Comment la microfinance peut-elle améliorer le statut des femmes?
10 06 2009
Epargner pour le Changement apprend aux participantes à démarrer dans les affaires avec leur propre argent
Durant deux jours, j’ai visité les groupes Epargner pour le Changement (EPC) implantés dans le sud du Mali. Le regard des femmes en dit long sur leur dignité et l’euphorie qu’elles éprouvent dès qu’elles commencent à parler de leurs affaires et de l’amélioration de leur situation familiale, grâce à l’argent qu’elles gagnent. La plupart peut dire que leurs enfants portent maintenant des vêtements décents et vont à l’école, et la famille mange mieux, tandis qu’elles continuent à épargner de l’argent.
Fanta Niambaly, 52 ans, est la présidente d’EPC à Banakoro, au sud du Mali. A l’en croire, les 29 femmes que compte son groupe sont en train de changer de comportement au sein de leurs communautés.
«Nous sommes fières de nos affaires et nous apprenons à devenir des entrepreneures», dit-elle, en scrutant le soleil.
Quant aux femmes des autres villages, elles affirment qu’elles font désormais partie des conseils villageois et participent en tant que telles, aux prises de décisions importantes telles que l’entretien des puits et des nouvelles pompes.
Mais, les femmes prennent-elles des décisions au delà de leurs traditionnels rôles limités à la recherche d’eau et à la garde des enfants? Leurs maris respectent-ils leurs opinions dans les affaires familiales et villageoises? Peuvent-elles détenir des biens, être députés ou encore exécuter des tâches officielles?

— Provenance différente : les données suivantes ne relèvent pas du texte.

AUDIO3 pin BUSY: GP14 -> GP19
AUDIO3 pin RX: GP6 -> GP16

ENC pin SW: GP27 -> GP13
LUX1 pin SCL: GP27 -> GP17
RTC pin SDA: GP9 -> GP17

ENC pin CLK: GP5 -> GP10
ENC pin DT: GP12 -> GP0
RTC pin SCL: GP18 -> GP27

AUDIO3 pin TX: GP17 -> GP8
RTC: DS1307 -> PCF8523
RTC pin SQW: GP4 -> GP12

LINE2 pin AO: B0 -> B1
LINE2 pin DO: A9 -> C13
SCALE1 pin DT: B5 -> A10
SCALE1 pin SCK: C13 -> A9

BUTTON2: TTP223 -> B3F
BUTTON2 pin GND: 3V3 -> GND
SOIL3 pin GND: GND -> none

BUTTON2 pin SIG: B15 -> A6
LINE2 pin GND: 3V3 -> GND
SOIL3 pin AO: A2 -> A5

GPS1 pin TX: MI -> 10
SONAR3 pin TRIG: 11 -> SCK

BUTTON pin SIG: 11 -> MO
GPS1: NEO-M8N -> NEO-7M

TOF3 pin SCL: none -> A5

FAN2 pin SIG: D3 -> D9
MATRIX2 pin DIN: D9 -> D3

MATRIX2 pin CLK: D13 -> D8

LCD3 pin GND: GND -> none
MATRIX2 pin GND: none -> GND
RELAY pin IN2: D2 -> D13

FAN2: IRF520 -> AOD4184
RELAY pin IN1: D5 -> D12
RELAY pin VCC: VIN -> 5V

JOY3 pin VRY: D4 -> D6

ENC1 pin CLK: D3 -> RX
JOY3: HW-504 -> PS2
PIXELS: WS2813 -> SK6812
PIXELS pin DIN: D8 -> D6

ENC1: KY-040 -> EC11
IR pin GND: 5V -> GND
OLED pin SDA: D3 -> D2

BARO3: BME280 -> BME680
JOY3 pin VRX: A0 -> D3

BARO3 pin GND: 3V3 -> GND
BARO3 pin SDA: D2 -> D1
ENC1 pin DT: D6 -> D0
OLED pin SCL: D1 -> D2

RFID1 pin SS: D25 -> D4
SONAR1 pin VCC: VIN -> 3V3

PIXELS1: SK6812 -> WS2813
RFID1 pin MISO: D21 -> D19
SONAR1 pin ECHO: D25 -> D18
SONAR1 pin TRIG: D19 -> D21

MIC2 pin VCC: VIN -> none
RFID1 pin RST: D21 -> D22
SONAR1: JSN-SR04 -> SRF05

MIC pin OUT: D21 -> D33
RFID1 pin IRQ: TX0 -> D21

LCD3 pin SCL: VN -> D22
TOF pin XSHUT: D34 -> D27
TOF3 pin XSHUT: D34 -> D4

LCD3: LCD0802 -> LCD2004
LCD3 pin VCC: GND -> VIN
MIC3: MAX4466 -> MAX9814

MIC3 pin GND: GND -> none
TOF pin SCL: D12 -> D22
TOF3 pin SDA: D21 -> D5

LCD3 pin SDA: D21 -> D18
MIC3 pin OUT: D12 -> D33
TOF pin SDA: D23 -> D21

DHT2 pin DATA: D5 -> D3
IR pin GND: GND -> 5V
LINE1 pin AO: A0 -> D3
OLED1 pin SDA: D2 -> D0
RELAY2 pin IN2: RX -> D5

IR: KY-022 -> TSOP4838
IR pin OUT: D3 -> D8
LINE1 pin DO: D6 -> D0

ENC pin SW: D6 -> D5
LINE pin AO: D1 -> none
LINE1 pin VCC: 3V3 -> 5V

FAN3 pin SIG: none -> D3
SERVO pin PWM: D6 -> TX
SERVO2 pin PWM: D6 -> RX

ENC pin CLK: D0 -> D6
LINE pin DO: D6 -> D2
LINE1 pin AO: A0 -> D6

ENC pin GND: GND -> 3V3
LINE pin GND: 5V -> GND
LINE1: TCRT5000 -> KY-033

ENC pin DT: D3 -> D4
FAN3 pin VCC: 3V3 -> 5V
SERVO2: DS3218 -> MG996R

Poser les bonnes questions
Je m’efforçais à poser les bonnes questions liées au rôle du genre, pas bien traduites du Français au Bambara (langue locale) et vice versa. Le fait d’être un étranger Blanc n’a probablement pas beaucoup aidé non plus.
On peut tout de même obtenir quelques indices si on est attentif: Certaines femmes affirment qu’elles n’ont jamais été habituées à parler en public comme elles le font maintenant, un concept important dans une culture où l’on dissuade les jeunes filles à être franches sous peine d’avoir des difficultés à trouver un mari.
J’essayais ensuite de savoir comment les femmes et les hommes prennent des décisions à la maison. Fanta Niambaly me dit que depuis qu’elle a été à la tête de son groupe, elle et son mari échangent régulièrement des idées avant toute prise de décisions.
«Avant, nous avions chacun des problèmes de compréhension», poursuit-elle.
Un autre moyen d’évaluer le statut des femmes est de poser la question aux hommes. Mais je craignais que les chefs et autres leaders traditionnels ne me disent que ce qu’ils pensaient que j’avais envie d'entendre. C’est pourquoi j’étais très surpris quand un nommé Daouda Mariko, maître coranique dans le village de Doumba, s’est approché de moi pour me témoigner de son admiration pour le groupe Epargner pour le Changement.
Mariko a dit que d’autres programmes ont, par le passé, encouragé les femmes à s’endetter d’une façon insoutenable. Il dit qu’Epargner pour le Changement a réglé le problème.
«Les femmes travaillent avec leur propre argent; elles savent d’où vient l’argent». Mieux, celui-ci déclare que «les femmes sont maintenant aussi entreprenantes que les hommes, elles sont plus créatives et même plus fortes».
Les chefs religieux n’encouragent pas toujours la promotion sociale de la femme dans cette partie du monde, alors les points de vue de celui-là m’ont donné de l’espoir.